Nancy Martin-Crisco wrote a heart-rending response to a blog I posted (“How to get PTSD. Twice. Worse.”) that you all should read. Her son Christopher was diagnosed with PTSD after service in Afghanistan. After a few months stateside, he was redeployed to Baghdad. It was NOT good for him. Addiction, divorce, separation from his child, depression, anxiety, anger management issues, problems with relationships, poor focus, still PTSD, a feeling of worthlessness and shame because he’s here, with us, discharged because of his addiction after 10 years in the Army, instead of with his fellow soldiers, who he feels he has let down……….
CHRISTOPHER BLAMES HIMSELF. How utterly and totally unfair that is. Christopher, the changes that you experienced in yourself that you find so damn hard to understand ARE NOT YOUR FAULT.
If the Department of Defense was a private business, they would be subject to a mega-billion-dollar lawsuit. Their leaders KNOW that redeployment of mentally disabled patients will contribute to further mental health risks, and to a rich harvest of downstream personal tragedies, BUT THEY DO IT ANYWAY.
The Martin-Crisco family has personal, special acknowledge of the further risks that can stem from the redeployment of a neurologically wounded soldier. They KNOW what is at stake for other soldiers in the same boat. It is especially poignant to hear, then, that the same scenario is being repeated for another family member. In Nancy’s words:
“My cousin’s son is about to be redeployed (to Iraq) and is listed with (the) VA as being 30% disabled due to PTSD. She’s (Nancy’s cousin is) beside herself. I’ve advised her to camp out on her Congressman’s doorstep. That’s my approach right now while I’m trying to gain more accessible psychiatric care for our son…”
In the end of her comment, Nancy calls you and me to action. She is pleading for help.: “What’s being done about it? What are you and your readers willing to do? Please understand, I’m just one mom, but I AM one mom.”
Posit Science scientists are now working hard on the development of a new class of therapeutic tools designed to help returning soldiers who suffer from PTSD, diffuse brain trauma attributable to IED blast exposure, direct trauma from head injuries, and other war-related causes. That is the main focus of MY attention. Once the validity of these new tools is demonstrated, I hope that some of you will ultimately help us bring them to these individuals sorely in need of help. I’ll tell you about those trials and their outcomes at this site, as they roll out over the next several months.
Outside of the scientific arena in which we operate, I can suggest several other courses of action that you and I CAN take that could be helpful.

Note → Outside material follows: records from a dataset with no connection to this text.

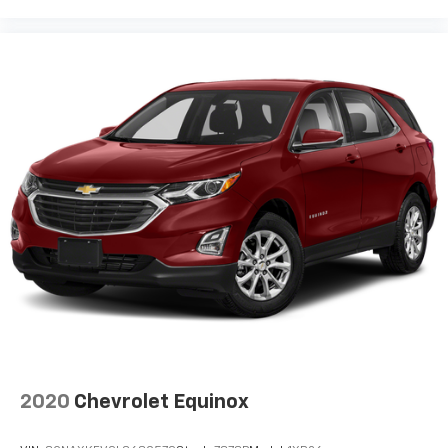
2020
Chevrolet Equinox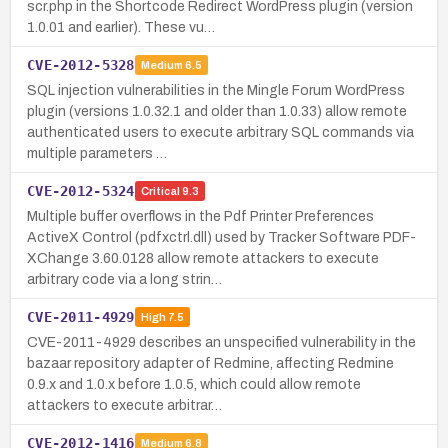
scr.php in the Shortcode Redirect WordPress plugin (version
1.0.01 and earlier). These vu…
CVE-2012-5328
Medium
6.5
SQL injection vulnerabilities in the Mingle Forum WordPress
plugin (versions 1.0.32.1 and older than 1.0.33) allow remote
authenticated users to execute arbitrary SQL commands via
multiple parameters …
CVE-2012-5324
Critical
9.3
Multiple buffer overflows in the Pdf Printer Preferences
ActiveX Control (pdfxctrl.dll) used by Tracker Software PDF-
XChange 3.60.0128 allow remote attackers to execute
arbitrary code via a long strin…
CVE-2011-4929
High
7.5
CVE-2011-4929 describes an unspecified vulnerability in the
bazaar repository adapter of Redmine, affecting Redmine
0.9.x and 1.0.x before 1.0.5, which could allow remote
attackers to execute arbitrar…
CVE-2012-1416
Medium
6.8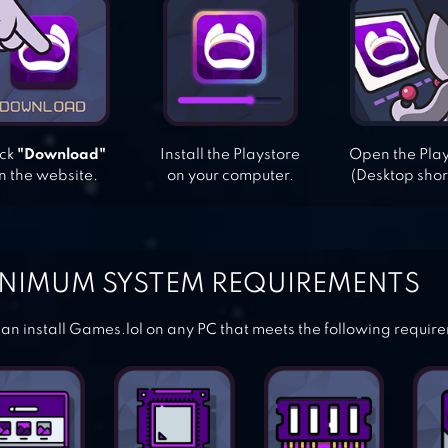
ick
"Download"
Install the Playstore
Open the Pla
n the website.
on your computer.
(Desktop shor
NIMUM SYSTEM REQUIREMENTS
an install Games.lol on any PC that meets the following requir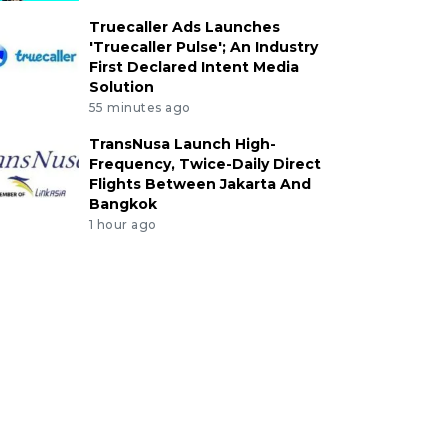
Truecaller Ads Launches
'Truecaller Pulse'; An Industry
First Declared Intent Media
Solution
55 minutes ago
TransNusa Launch High-
Frequency, Twice-Daily Direct
Flights Between Jakarta And
Bangkok
1 hour ago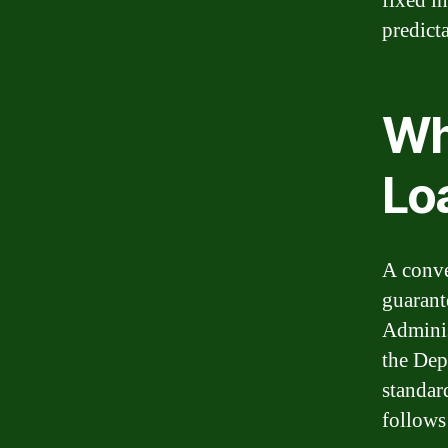
fixed in
predict
Wh
Lo
A conve
guarant
Adminis
the Dep
standar
follows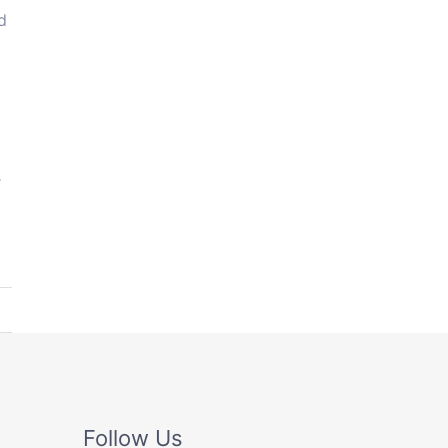
d
r
Follow Us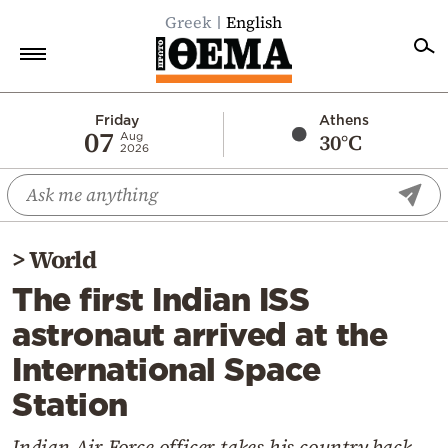
Greek
English
Home
Friday
Athens
07
30°C
Aug
2026
Politics
Economy
World
>
World
Diaspora
The first Indian ISS
Lifestyle
astronaut arrived at the
Travel
International Space
Culture
Station
Sports
Mediterranean
Indian Air Force officer takes his country back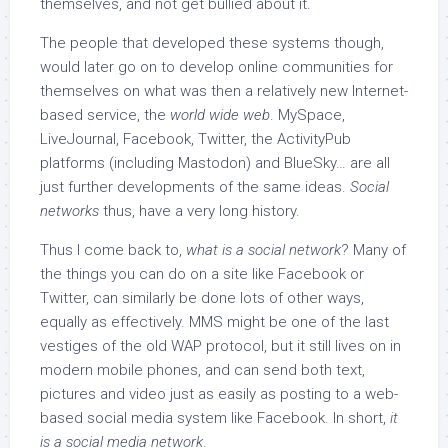
themselves, and not get bullied about it.
The people that developed these systems though,
would later go on to develop online communities for
themselves on what was then a relatively new Internet-
based service, the
world wide web
. MySpace,
LiveJournal, Facebook, Twitter, the ActivityPub
platforms (including Mastodon) and BlueSky… are all
just further developments of the same ideas.
Social
networks
thus, have a very long history.
Thus I come back to,
what is a social network
? Many of
the things you can do on a site like Facebook or
Twitter, can similarly be done lots of other ways,
equally as effectively. MMS might be one of the last
vestiges of the old WAP protocol, but it still lives on in
modern mobile phones, and can send both text,
pictures and video just as easily as posting to a web-
based social media system like Facebook. In short,
it
is a social media network
.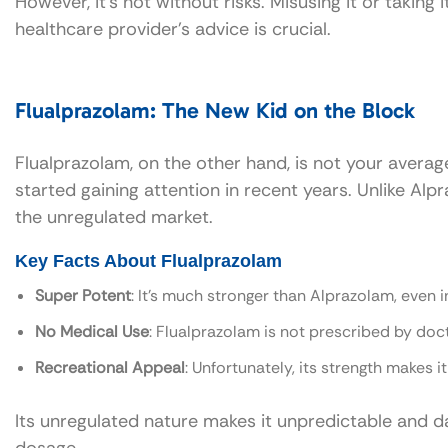
However, it’s not without risks. Misusing it or taking
healthcare provider’s advice is crucial.
Flualprazolam: The New Kid on the Block
Flualprazolam, on the other hand, is not your average
started gaining attention in recent years. Unlike Al
the unregulated market.
Key Facts About Flualprazolam
Super Potent
: It’s much stronger than Alprazolam, even i
No Medical Use
: Flualprazolam is not prescribed by doc
Recreational Appeal
: Unfortunately, its strength makes i
Its unregulated nature makes it unpredictable and dan
dosage.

- If Nancy or her cousin’s family does not receive a response from their Congressperson’s office, I would suggest that they formally warn them that without action, they will offer their testimony to the office-holder’s opponent, whatever their political party, in the next congressional election — and that they will help find grandparents, parents and soldiers from other families in the same District who will contribute to their testimony. Without follow-through, their Congressperson DESERVES to be tossed out of office, irregardless of political party. Without a response from your Congressperson, KEEP YOUR PROMISE.
- You and I can help Nancy contact other parents of young men and women with a similar history, and enlist them to demand action from the Representatives in THEIR Congressional districts, with the same basic warning. EVERY Congressperson should have these young citizens on their conscience, until they ALL receive the help that they need while they are still in, and after they are discharged from military service in these war zones. If your Congressperson doesn’t have the moral integrity to address these needs, help throw the bum out.
- Finally, you and I may know a person with a military past (or from a traumatized civilian past) who carries these invisible wounds around within their skulls. Help them understand that their brain is plastic, not steel. Help them understand that their brain just wasn’t designed to endure what theirs have experienced, without being significantly altered by it. Help them understand that the same plastic processes that have led to their brain’s operational distortions, instabilities and losses provide a valid basis for believing that the right forms of intense, therapeutic exercises can help them re-normalize their neurological abilities, and restore them to a more normal life.